Read the records that follow and state how many lines hold "Auswahl", adding nothing else.

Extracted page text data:
▬▬▬

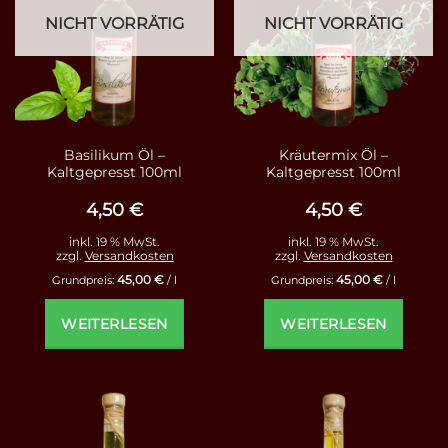
NICHT VORRÄTIG
NICHT VORRÄTIG
Basilikum Öl –
Kräutermix Öl –
Kaltgepresst 100ml
Kaltgepresst 100ml
4,50
€
4,50
€
inkl. 19 % MwSt.
inkl. 19 % MwSt.
zzgl.
Versandkosten
zzgl.
Versandkosten
45,00
€
45,00
€
Grundpreis:
/
l
Grundpreis:
/
l
WEITERLESEN
WEITERLESEN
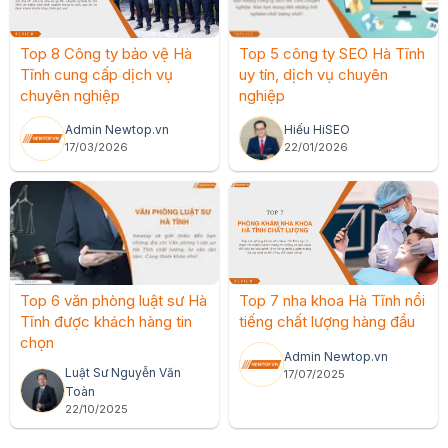
Top 8 Công ty bảo vệ Hà
Top 5 công ty SEO Hà Tĩnh
Tĩnh cung cấp dịch vụ
uy tín, dịch vụ chuyên
chuyên nghiệp
nghiệp
Admin Newtop.vn
Hiếu HiSEO
17/03/2026
22/01/2026
Top 6 văn phòng luật sư Hà
Top 7 nha khoa Hà Tĩnh nổi
Tĩnh được khách hàng tin
tiếng chất lượng hàng đầu
chọn
Admin Newtop.vn
Luật Sư Nguyễn Văn
17/07/2025
Toàn
22/10/2025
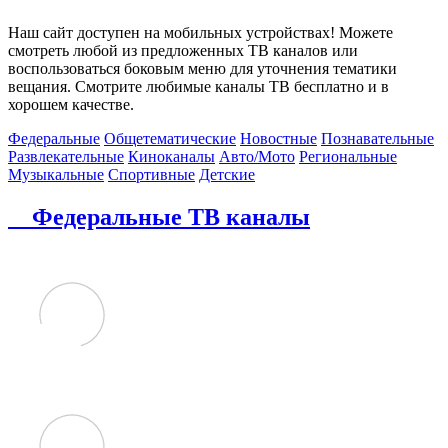
Наш сайт доступен на мобильных устройствах! Можете
смотреть любой из предложенных ТВ каналов или
воспользоваться боковым меню для уточнения тематики
вещания. Смотрите любимые каналы ТВ бесплатно и в
хорошем качестве.
Федеральные
Общетематические
Новостные
Познавательные
Развлекательные
Киноканалы
Авто/Мото
Региональные
Музыкальные
Спортивные
Детские
Федеральные ТВ каналы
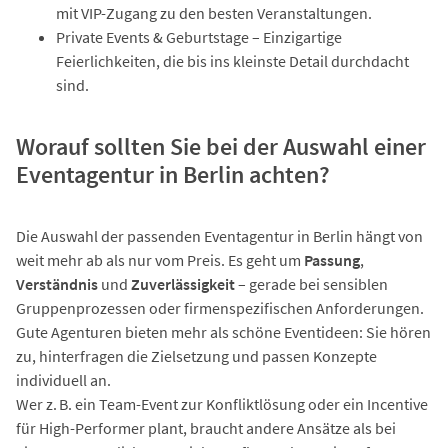
mit VIP-Zugang zu den besten Veranstaltungen.
Private Events & Geburtstage – Einzigartige
Feierlichkeiten, die bis ins kleinste Detail durchdacht
sind.
Worauf sollten Sie bei der Auswahl einer
Eventagentur in Berlin achten?
Die Auswahl der passenden Eventagentur in Berlin hängt von
weit mehr ab als nur vom Preis. Es geht um
Passung
,
Verständnis
und
Zuverlässigkeit
– gerade bei sensiblen
Gruppenprozessen oder firmenspezifischen Anforderungen.
Gute Agenturen bieten mehr als schöne Eventideen: Sie hören
zu, hinterfragen die Zielsetzung und passen Konzepte
individuell an.
Wer z. B. ein Team-Event zur Konfliktlösung oder ein Incentive
für High-Performer plant, braucht andere Ansätze als bei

▬▬▬

> REPLY:
2